*Task instructions*.
Read the data below. Every line holding the string "hand" must be copied.

=== Material for this task ===

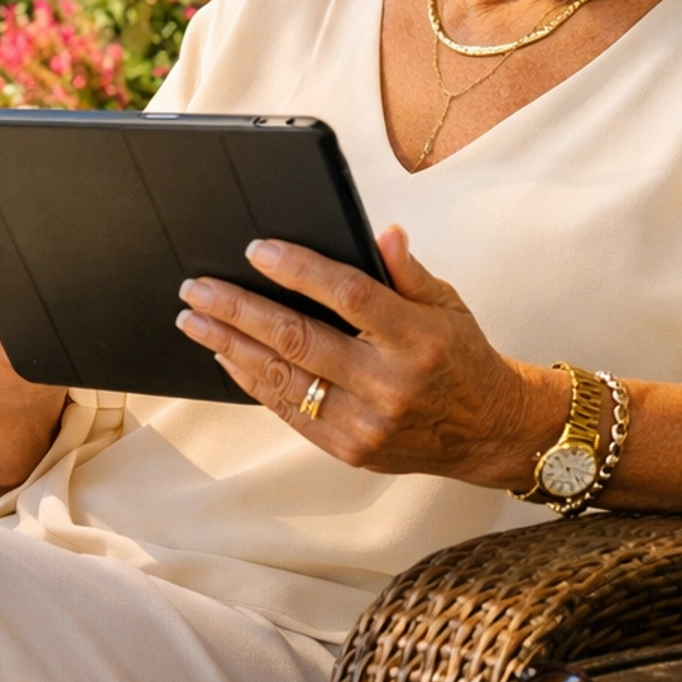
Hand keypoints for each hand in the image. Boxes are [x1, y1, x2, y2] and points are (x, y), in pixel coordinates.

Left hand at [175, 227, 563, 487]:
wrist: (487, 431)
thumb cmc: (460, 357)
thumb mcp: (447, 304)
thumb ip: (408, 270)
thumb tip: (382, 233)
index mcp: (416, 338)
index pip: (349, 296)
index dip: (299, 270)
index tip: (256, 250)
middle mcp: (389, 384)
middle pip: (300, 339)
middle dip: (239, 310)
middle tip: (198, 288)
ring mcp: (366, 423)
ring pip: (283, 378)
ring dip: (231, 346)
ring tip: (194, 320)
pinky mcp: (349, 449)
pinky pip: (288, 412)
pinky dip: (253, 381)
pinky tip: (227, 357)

===

*Task result*.
Hand keypoints for each hand in the image. Boxes are [x1, y1, x2, y2] and points are (x, y), in pixel coordinates.
Left hand at [175, 227, 563, 487]:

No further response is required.